TASK REQUIREMENTS: Carry on the blog post below about a tire appointment at Tires Plus, starting right after its last sentence.

TEXT SEGMENT:
- - -
So I personally think it’s lame when people get on a blog and rip a company to shreds, using such wonderful buzzwords as ‘ridiculous and ‘unacceptable,’ over something as small as taking 5 minutes too long or forgetting the extra sugar in their coffee. They whine, and they bitch, and they make it sound like it was the worst thing to ever happen to them.
With that said… fuck you, Tires Plus, and the 3 wheeled horse you rode awkwardly in on.
Meli has been going there for years with little complaints, for her summer and winter tires. The summer tires have great tread, and the winters, which they bagged up and handed back to us 6 months ago, were said to have one more season on them. So I called to get an appointment for our 2005 Infiniti G35. The guy says, “Uh, you mean the 2007 Infiniti G35? That’s what we have on file.” In retrospect, I should have seen that this was foreshadowing for what was to come. Her car is not a 2007, but whatever. Small potatoes. So regardless, I snagged an early morning appointment so that we could swap out the tires and milk out that final season we were promised (and to get an alignment).
- - -
STORED DATA:

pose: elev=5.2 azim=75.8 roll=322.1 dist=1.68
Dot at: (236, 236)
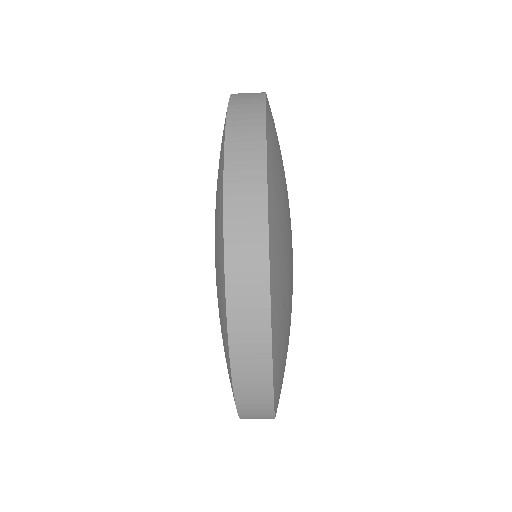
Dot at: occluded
- - -
RESPONSE:
What we got… was glorious, glorious incompetence.
We dropped off the car, as scheduled, at 9 AM. Later, at around 2 PM, we got a call that we assumed was it being done. It was not. The guy informed us the snow tires were so worn they couldn’t possibly be used, and apparently it took 5 hours of standing around scratching their nuts and poking the tires with sticks to figure this out, much as a chimpanzee or a cluster of special needs children might do.
We came in, and I’ll admit, 2 of the tires looked like shit. They were worn to the bone. This, however, was not cool because they told us 6 months ago that these exact tires would be good for another season, and looking at them, they wouldn’t have been fit for a tire fire. So put the good 2 on the back wheels and call it good, I say.
We can’t do that, the tech says, because this is an all wheel drive vehicle.
Swing and a miss.
No, I say. It’s rear wheel drive. But no matter what I say, the tech insists it’s all wheel drive. He even glances under the car and ‘verifies’ with a quick nod that it’s all wheel drive. “See?” he says. “All wheel drive.” Maybe he looked under there and saw what he thought was the ‘Hi, this is all wheel drive!’ sticker, because the car is clearly rear wheel drive and this man is clearly an idiot. As an avid car enthusiast, as a guy who drives his cars hard and loves to get the back end swung out, and oh yes, as a man with an IQ over 75 who can read the manual that says ‘2005 INFINITI G35 SEDAN REAR WHEEL DRIVE’, I’m pretty sure of my argument. He won’t have it. Exasperated, I just tell him to put the regular tires back on.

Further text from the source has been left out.